Activity
Pull from the material the lines running from the line containing "1999-2018 Екатеринбургский епархиальн" through the line containing "воспроизведение не требуется.", with both of those lines included, and copy them without any changes.

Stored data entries
════════
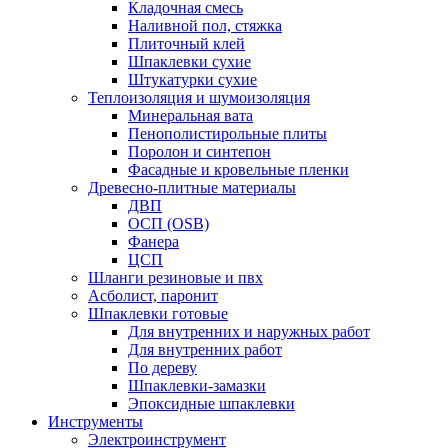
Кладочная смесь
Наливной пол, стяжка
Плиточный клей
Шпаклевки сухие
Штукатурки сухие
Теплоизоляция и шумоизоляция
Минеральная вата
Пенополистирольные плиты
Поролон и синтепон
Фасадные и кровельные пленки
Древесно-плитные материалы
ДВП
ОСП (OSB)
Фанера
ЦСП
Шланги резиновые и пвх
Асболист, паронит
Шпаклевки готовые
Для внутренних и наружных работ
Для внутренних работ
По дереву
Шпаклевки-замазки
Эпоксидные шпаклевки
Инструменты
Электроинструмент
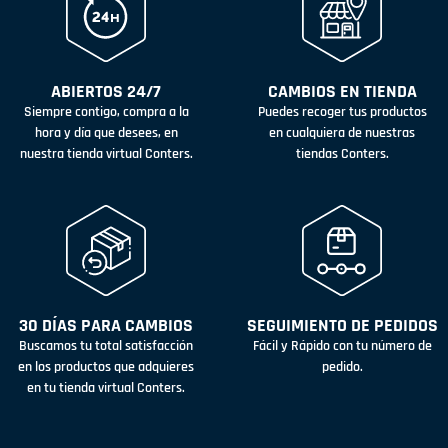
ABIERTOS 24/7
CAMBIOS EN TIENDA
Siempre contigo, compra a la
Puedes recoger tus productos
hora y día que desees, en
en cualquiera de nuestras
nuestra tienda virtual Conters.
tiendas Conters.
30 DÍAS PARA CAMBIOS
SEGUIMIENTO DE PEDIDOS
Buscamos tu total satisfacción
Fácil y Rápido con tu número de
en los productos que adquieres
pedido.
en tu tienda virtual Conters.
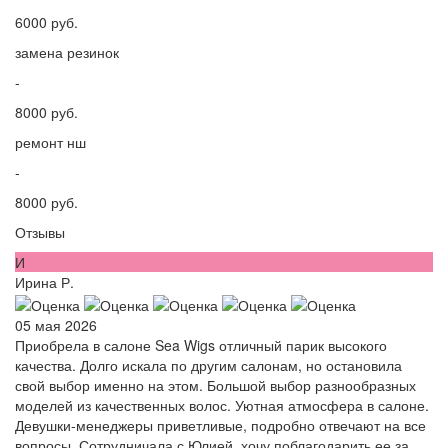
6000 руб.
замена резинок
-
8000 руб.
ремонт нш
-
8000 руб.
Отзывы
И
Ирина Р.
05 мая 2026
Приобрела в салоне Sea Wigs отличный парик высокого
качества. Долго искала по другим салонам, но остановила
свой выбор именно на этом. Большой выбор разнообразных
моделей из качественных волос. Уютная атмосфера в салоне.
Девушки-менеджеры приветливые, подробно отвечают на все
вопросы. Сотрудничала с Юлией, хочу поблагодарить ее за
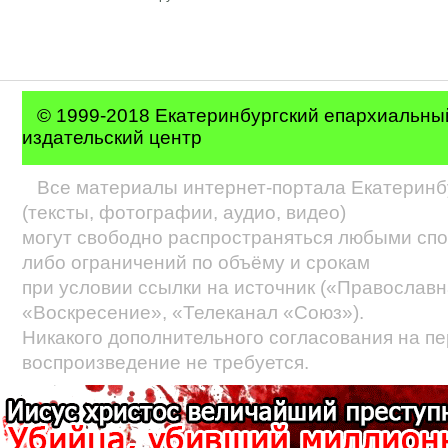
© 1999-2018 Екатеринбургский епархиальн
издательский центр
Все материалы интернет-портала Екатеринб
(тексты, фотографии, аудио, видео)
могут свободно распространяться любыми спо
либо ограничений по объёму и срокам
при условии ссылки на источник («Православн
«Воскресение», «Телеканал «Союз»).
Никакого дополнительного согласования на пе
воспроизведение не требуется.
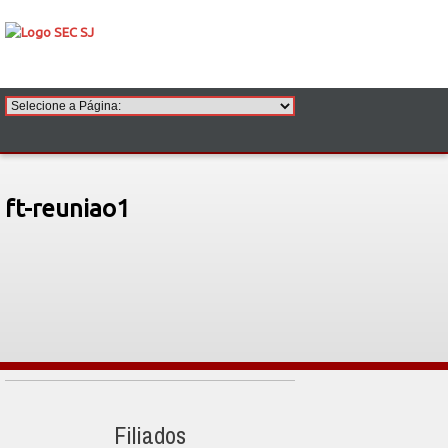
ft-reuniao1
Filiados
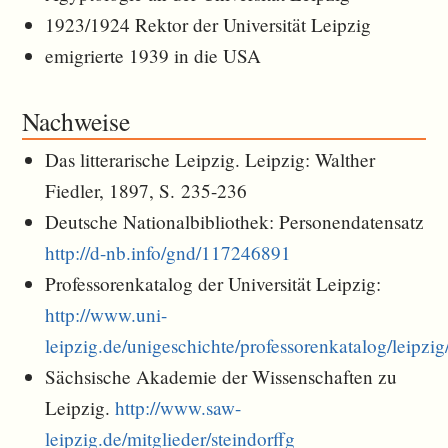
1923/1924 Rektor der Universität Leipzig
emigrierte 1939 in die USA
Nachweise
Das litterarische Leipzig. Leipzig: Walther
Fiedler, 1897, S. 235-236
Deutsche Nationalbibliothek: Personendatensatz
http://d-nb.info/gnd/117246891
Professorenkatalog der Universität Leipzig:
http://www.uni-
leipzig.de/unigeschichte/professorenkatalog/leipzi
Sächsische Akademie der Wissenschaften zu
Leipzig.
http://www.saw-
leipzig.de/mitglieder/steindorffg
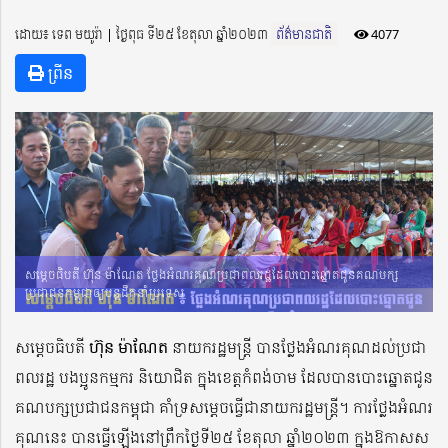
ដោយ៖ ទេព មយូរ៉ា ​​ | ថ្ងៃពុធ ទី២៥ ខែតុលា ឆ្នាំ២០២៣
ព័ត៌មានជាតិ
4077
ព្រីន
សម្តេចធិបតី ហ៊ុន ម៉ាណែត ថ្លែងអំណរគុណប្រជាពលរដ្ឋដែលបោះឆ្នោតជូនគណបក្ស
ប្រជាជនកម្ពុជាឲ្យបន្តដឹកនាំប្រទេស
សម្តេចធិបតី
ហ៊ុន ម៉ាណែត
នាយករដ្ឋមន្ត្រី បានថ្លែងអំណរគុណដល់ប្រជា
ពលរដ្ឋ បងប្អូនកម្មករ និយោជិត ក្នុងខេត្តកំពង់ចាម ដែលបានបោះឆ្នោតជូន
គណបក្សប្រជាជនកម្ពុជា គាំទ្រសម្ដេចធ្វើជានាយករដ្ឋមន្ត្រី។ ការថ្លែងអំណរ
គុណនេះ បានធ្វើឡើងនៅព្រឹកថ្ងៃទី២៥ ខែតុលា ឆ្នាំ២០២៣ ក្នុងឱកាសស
════════
Response to the exercise
© 1999-2018 Екатеринбургский епархиальн
издательский центр
Все материалы интернет-портала Екатеринб
(тексты, фотографии, аудио, видео)
могут свободно распространяться любыми спо
либо ограничений по объёму и срокам
при условии ссылки на источник («Православн
«Воскресение», «Телеканал «Союз»).
Никакого дополнительного согласования на пе
воспроизведение не требуется.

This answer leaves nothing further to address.